Life seemed to settle for Steph when she returned from the disastrous ferry journey, keeping quiet about Shelley's death. When new doctor Adam Forsythe (Richard Shelton) arrived to live at the B&B, romance began to blossom. Having fallen in love for the first time, Steph started to open up about her troubled childhood and confessed that her older brother Terence (Nick Brimble) had sexually abused her as a child. She also confessed about her part in Shelley's disappearance but to her surprise, Adam remained calm and silent. Adam convinced Steph that she needed to let her father Alan know about this – especially as he'd since decided to track down his long-lost son. Refusing to believe her, Alan devastated Steph and when Terence arrived in Emmerdale, things got even worse. The violent alcoholic started to terrorise his sister and she began to fall apart – much to Adam's horror. But Terence's reign as Alan's favourite child was about to come to an end when he got drunk and confessed Steph was telling the truth. He left Emmerdale but continued to haunt Steph and Adam. When Adam came home to find Terence in the B&B, a violent struggle ensued and Adam ended up killing Terence with a fire extinguisher in front of Steph and buried the body in the local woods. Steph was absolutely traumatised and, in a bid to keep her quiet, Adam took her away to Barbados.

When they got back, Alan was stunned to hear Steph and Adam had got married abroad. However, there was no domestic bliss in this household. Steph discovered Adam was drugging her to keep her under control and decided enough was enough. She decided to confess to Alan that she murdered Terence and even took him to the place they buried him. However, when they got there, Steph was horrified to realise that Adam had moved the body and was now claiming she was mentally ill. The relationship fell apart as Steph realised she'd married a cold, calculating man who was determined to keep her in line. Her outrage at him saw her sectioned and it seemed like Steph's had a long way to go before she could persuade everyone she was telling the truth this time. However, with Alan and family friend Betty Eagleton (Paula Tilbrook) on her side, and skeptical about Adam, it looked as if Steph had at least two allies. It was further revealed that prior to Terence's death, he was blackmailing Adam as Adam was struck off the register, yet still practicing as a doctor illegally.

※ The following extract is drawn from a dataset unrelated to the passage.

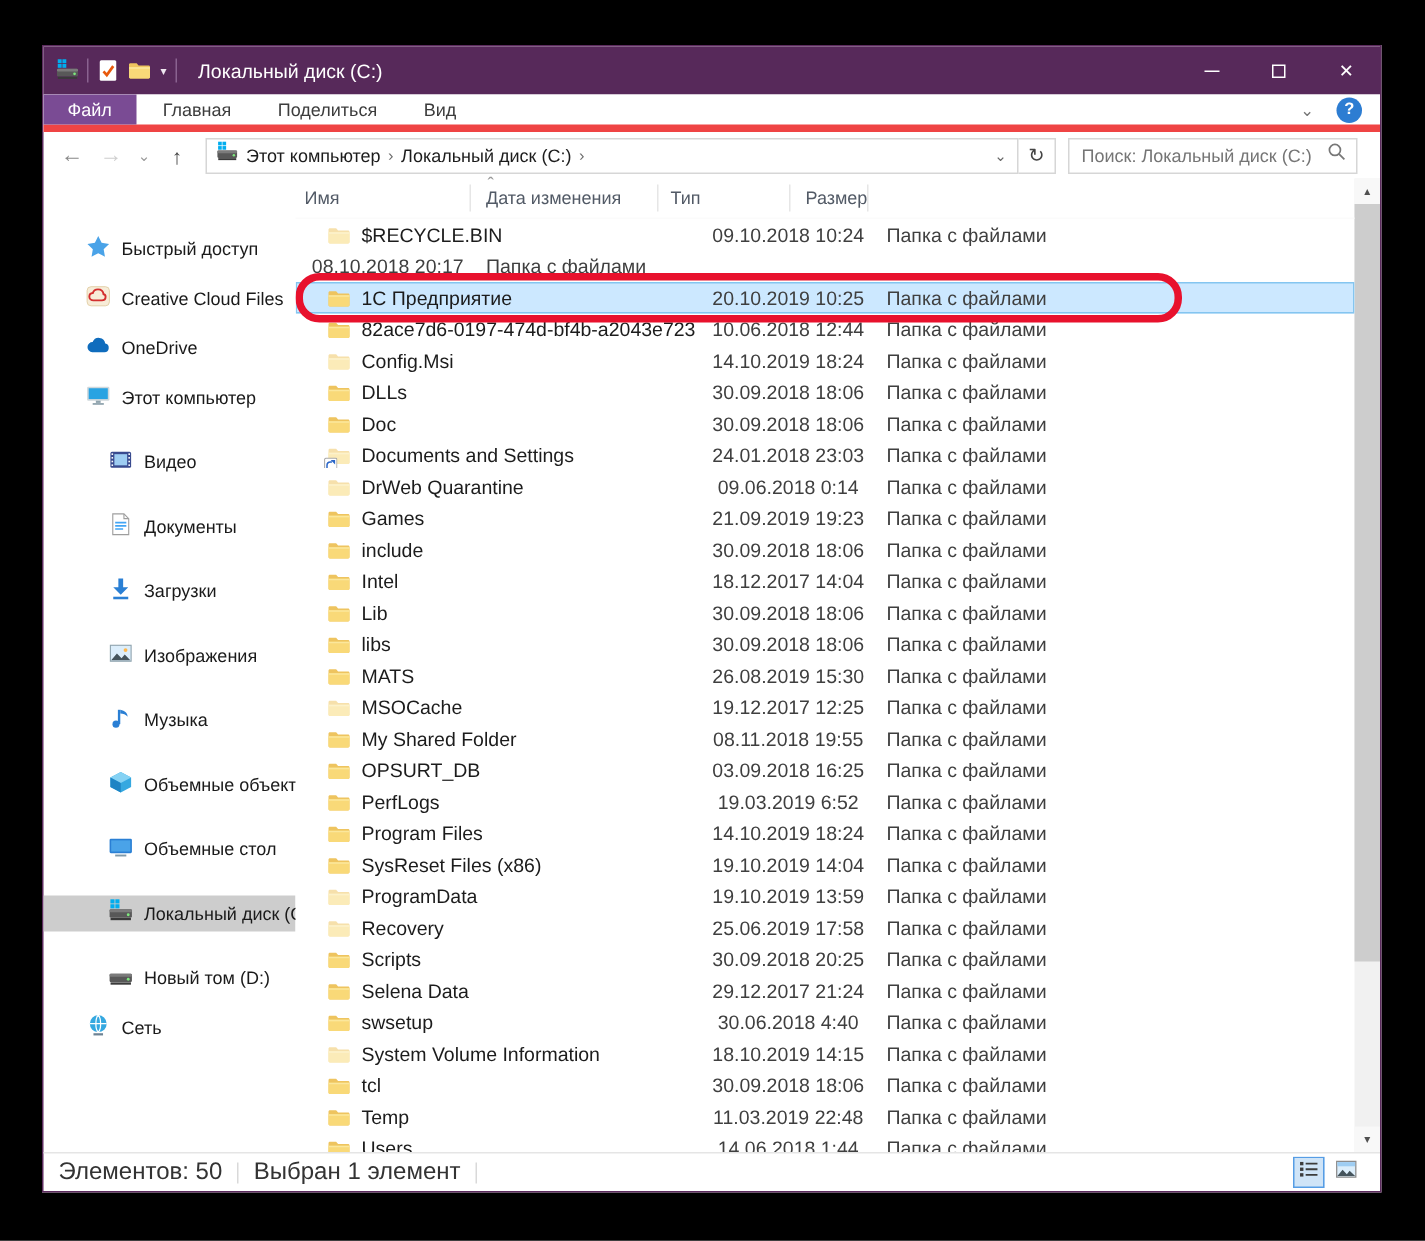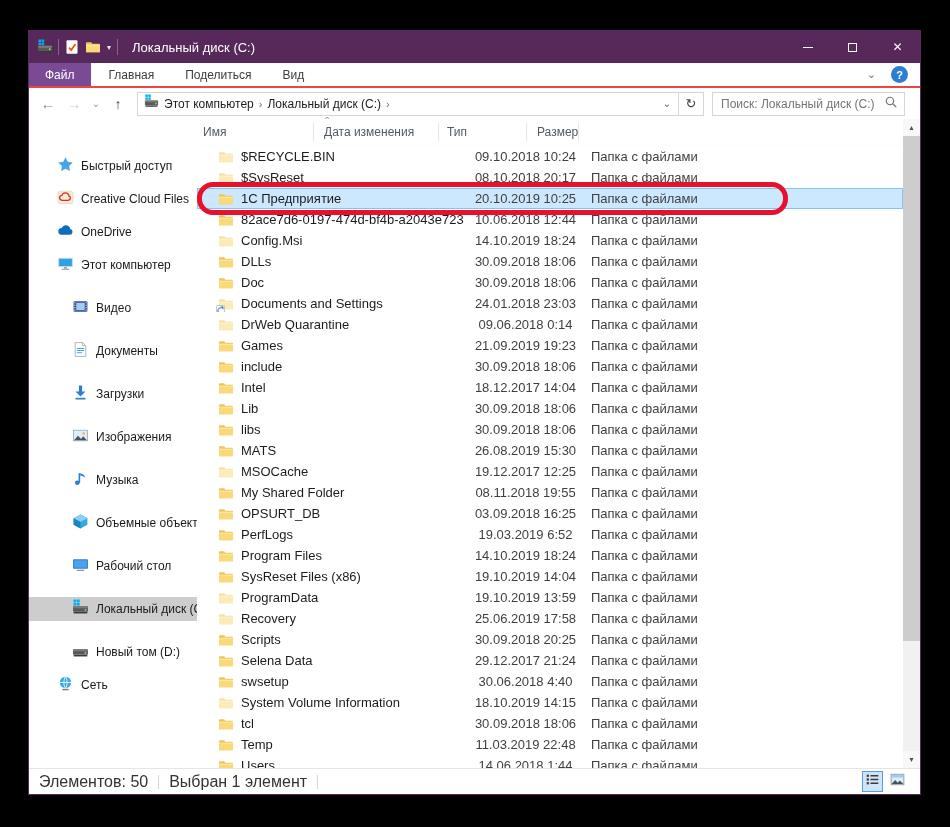"Файл" .tabsrow { border-bottom: 2px solid #ef4444 -> 5px solid #ef4444 }
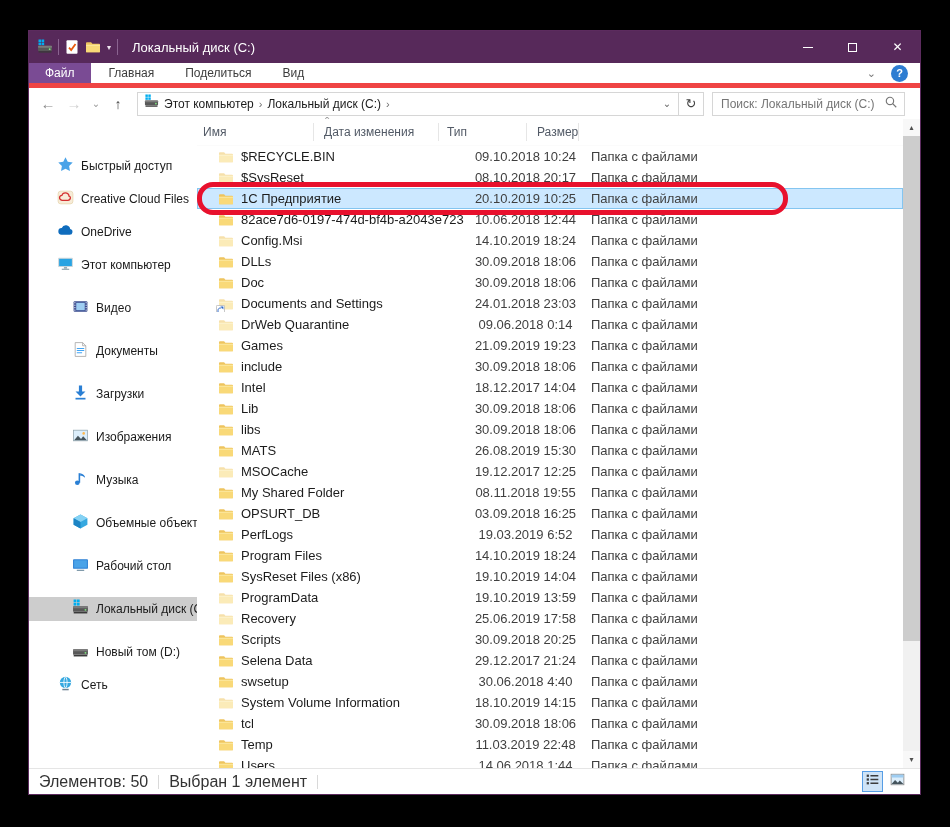"$SysReset" span.cell-name { html: <span> <span> <svg> <path></path> <path></path> <path></path> </svg> </span> <span>$SysReset</span> </span> -> none }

When Terence's body was discovered under the rubble of the Kings Show Home, Steph was arrested for his murder. Through the trial, Steph contested her innocence, but in a shock twist, Shelley's suitcase was found on the day before the verdict. Steph knew that there was no way they would start a new trial against her, following the last time she was wrongly accused of her murder, but in a bid of loyalty to her dad, she instead confessed to Terence's murder in a bid to see some sort of justice. Steph was sentenced to life imprisonment when she confessed that she and Adam murdered her brother, Terence, even though it was only Adam who killed him. Adam would face further investigation about the case, but two days later, he hanged himself and subsequently died in his cell. At the end of it all, Alan was proud of Steph and therefore she was finally happy in her comeuppance.

===2013===
Steph is allowed compassionate day release to attend her father's funeral on 30 October 2013, escorted by a prison warden. She immediately disapproves of Marlon's relationship with Laurel Thomas (Charlotte Bellamy) and when Amy Wyatt (Chelsea Halfpenny) asks Val Pollard (Charlie Hardwick) why she is handcuffed to the warden, Val tells her about Steph's involvement in her brother's murder. Steph also annoys Victoria Sugden (Isabel Hodgins) while the service takes place. Later at Alan's wake at Home Farm, Steph persuades the warden to unlock her handcuffs so that she can make a speech about her father. The warden does so and Steph makes her speech, but breaks down halfway through and runs out of the function room. Later, Val and the warden are unable to find her and realize that she has escaped and call the police. While walking through the cemetery, Marlon and Laurel find Steph at her father's graveside. Steph tells them that she misses her father and that she has nobody left. The warden arrives and handcuffs Steph and she expresses how happy she is for Marlon and Laurel and asks Marlon if he will write to her in the future while she is in prison. Steph is then led to a waiting police car to be returned to prison.

==Reception==
For her portrayal of Steph, Chase was nominated for "Best Bitch" at The British Soap Awards 2007. Chase was nominated for the same award at the 2007 Inside Soap Awards. In 2017, a writer from Inside Soap reflected on the character, writing, "Lorraine Chase created one of Emmerdales most entertaining villainesses – they should bring her back, pronto!" In 2025, a writer from the same magazine called Steph "glorious" and a "Villainess", opining that Steph's 2006 exit was "sad" and speculating that she would quickly become the "Top Dog" in prison.